======== AVAILABLE DATA ========

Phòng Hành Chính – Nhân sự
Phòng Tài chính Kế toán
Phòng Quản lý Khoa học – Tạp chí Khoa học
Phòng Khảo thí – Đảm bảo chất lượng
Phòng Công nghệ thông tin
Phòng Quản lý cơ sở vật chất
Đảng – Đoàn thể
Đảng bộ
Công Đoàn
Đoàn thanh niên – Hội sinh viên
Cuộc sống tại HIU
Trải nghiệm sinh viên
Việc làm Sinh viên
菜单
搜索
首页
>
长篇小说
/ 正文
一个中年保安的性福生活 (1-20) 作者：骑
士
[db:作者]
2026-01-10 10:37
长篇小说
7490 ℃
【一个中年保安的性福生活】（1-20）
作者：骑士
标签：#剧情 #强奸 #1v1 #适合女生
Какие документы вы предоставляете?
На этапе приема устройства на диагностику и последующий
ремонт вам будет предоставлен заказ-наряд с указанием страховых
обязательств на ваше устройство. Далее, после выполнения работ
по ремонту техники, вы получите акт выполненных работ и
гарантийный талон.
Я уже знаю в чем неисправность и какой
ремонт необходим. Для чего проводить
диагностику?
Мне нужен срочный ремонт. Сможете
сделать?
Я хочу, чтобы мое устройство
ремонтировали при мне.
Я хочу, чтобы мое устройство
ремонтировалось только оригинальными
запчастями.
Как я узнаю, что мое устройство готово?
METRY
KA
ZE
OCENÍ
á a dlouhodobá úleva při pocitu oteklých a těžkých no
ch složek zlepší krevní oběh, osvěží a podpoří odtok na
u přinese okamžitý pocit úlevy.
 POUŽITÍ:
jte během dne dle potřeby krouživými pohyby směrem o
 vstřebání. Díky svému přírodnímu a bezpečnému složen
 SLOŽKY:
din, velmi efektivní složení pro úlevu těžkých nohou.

========

### WHAT THE TASK REQUIRES
Repeat each record exactly. Omit nothing.

### SOLUTION TO THIS TASK
Phòng Hành Chính – Nhân sự
Phòng Tài chính Kế toán
Phòng Quản lý Khoa học – Tạp chí Khoa học
Phòng Khảo thí – Đảm bảo chất lượng
Phòng Công nghệ thông tin
Phòng Quản lý cơ sở vật chất
Đảng – Đoàn thể
Đảng bộ
Công Đoàn
Đoàn thanh niên – Hội sinh viên
Cuộc sống tại HIU
Trải nghiệm sinh viên
Việc làm Sinh viên
菜单
搜索
首页
>
长篇小说
/ 正文
一个中年保安的性福生活 (1-20) 作者：骑
士
[db:作者]
2026-01-10 10:37
长篇小说
7490 ℃
【一个中年保安的性福生活】（1-20）
作者：骑士
标签：#剧情 #强奸 #1v1 #适合女生
Какие документы вы предоставляете?
На этапе приема устройства на диагностику и последующий
ремонт вам будет предоставлен заказ-наряд с указанием страховых
обязательств на ваше устройство. Далее, после выполнения работ
по ремонту техники, вы получите акт выполненных работ и
гарантийный талон.
Я уже знаю в чем неисправность и какой
ремонт необходим. Для чего проводить
диагностику?
Мне нужен срочный ремонт. Сможете
сделать?
Я хочу, чтобы мое устройство
ремонтировали при мне.
Я хочу, чтобы мое устройство
ремонтировалось только оригинальными
запчастями.
Как я узнаю, что мое устройство готово?
METRY
KA
ZE
OCENÍ
á a dlouhodobá úleva při pocitu oteklých a těžkých no
ch složek zlepší krevní oběh, osvěží a podpoří odtok na
u přinese okamžitý pocit úlevy.
 POUŽITÍ:
jte během dne dle potřeby krouživými pohyby směrem o
 vstřebání. Díky svému přírodnímu a bezpečnému složen
 SLOŽKY:
din, velmi efektivní složení pro úlevu těžkých nohou.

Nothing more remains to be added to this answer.